The same people are poor. The same dealers rule the streets. The same wars are fought for profit and adventure, and the people who populate the underclass are stil stoned, or trying to get stoned, or in prison or hospitals because they got stoned or got caught (!) doing something stupid. I put that cute little parenthetical exclamation point there because that seems so silly to me. The people committing crimes are not very well hidden. How do they decide which ones to catch, say, on Thursday mornings?

I'm fed up with sad. One of my family members married a woman who is addicted to crack. She was clean when they met, but crack is very good at keeping the people down. The drug doesn't leave anybody who has had a fling with it alone for long, apparently. She will be going to jail soon. She should already be there, but her current legal status is as mysterious as is the fact that crack is there for her, right where she expects it to be, right where everyone in this city knows it is, any time she wants it. Why is that, I wonder? It's a strange reality to get a fix on, isn't it? The underclass has, and knows, it's place, and the other classes are just glad it all keeps working out.

Wednesday, November 07, 2007


About fifteen years ago, I started having strange sensations in my arms and legs, double vision, sundry weirdnesses. So, I went through a gazillion tests, mostly aimed at ruling out Multiple Sclerosis, ended up seeing a rheumotologist at Georgetown University Hospital in Washington, D. C. and he had no trouble at all diagnosing me with fibromyalgia. Well, that seemed rather a vague thing to me, and I was a busy teacher, and fed up with going to doctors for tests that were inconclusive, so I decided, "Oh, well!" and put the whole business in one of the junk drawers in my mind.

Then in 2000, I was diagnosed with heart disease, had open heart surgery and an endarectomy (spelled more or less correctly) and that became a prime time health concern. I eventually went on disability, in fact, because the root problem (tiny arteries) could not be surgically treated.

This past summer, my stomach made her debut as a leading player in health dramas. Again many tests, a cancer scare, and finally, I end up with a rheumotologist again! (Who happened to be black and I very nearly said, pleased and surprised, "Oh, wow, a black doctor in Panama City, Florida!") And lo, and behold, he diagnosed me, without hesitation, ordering blood tests, or any tests for that matter, with fibromyalgia and he said that I'd probably had it for a long time.

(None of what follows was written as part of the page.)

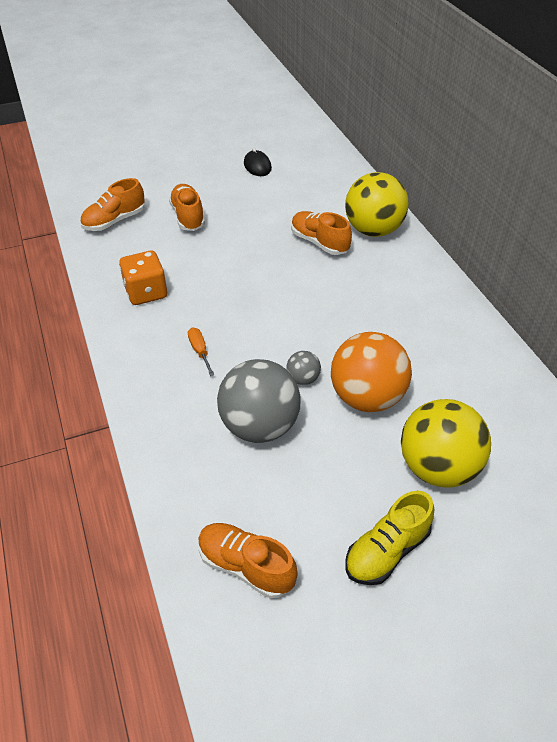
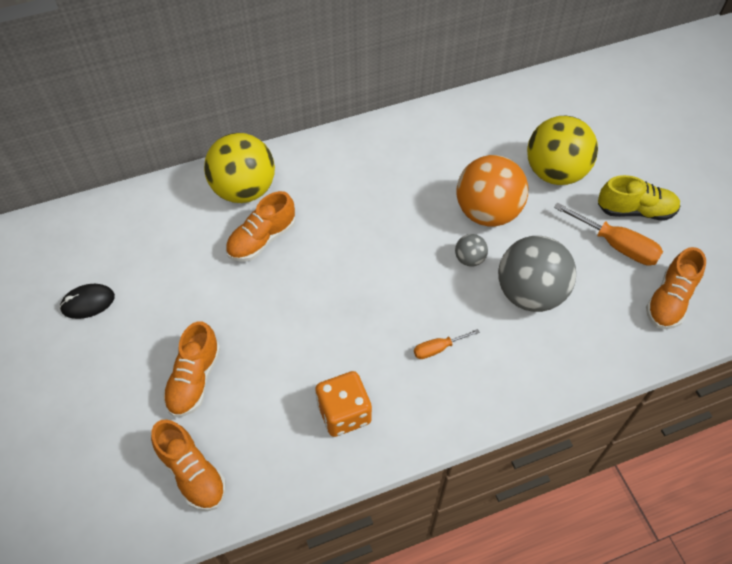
camera: 90 degrees left, 10 degrees up
(188, 217) = (194, 379): orange shoe -> orange shoe turned 60 degrees counterclockwise
(328, 519) = (616, 245): none -> orange screwdriver
(387, 551) = (635, 210): yellow shoe -> yellow shoe turned 45 degrees counterclockwise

Duh.

I said, "So it's a real thing?"
"It's real, he answered."
"You know, I've heard that before, but I honestly forgot."

He handed me a pamphlet, and it was all about me. I have heart disease, and I have fibromyalgia. That's it. I'm done. I know what is wrong, I can explain weird things about my body to myself or to anyone else who needs to know, and I can carry on. What a thing!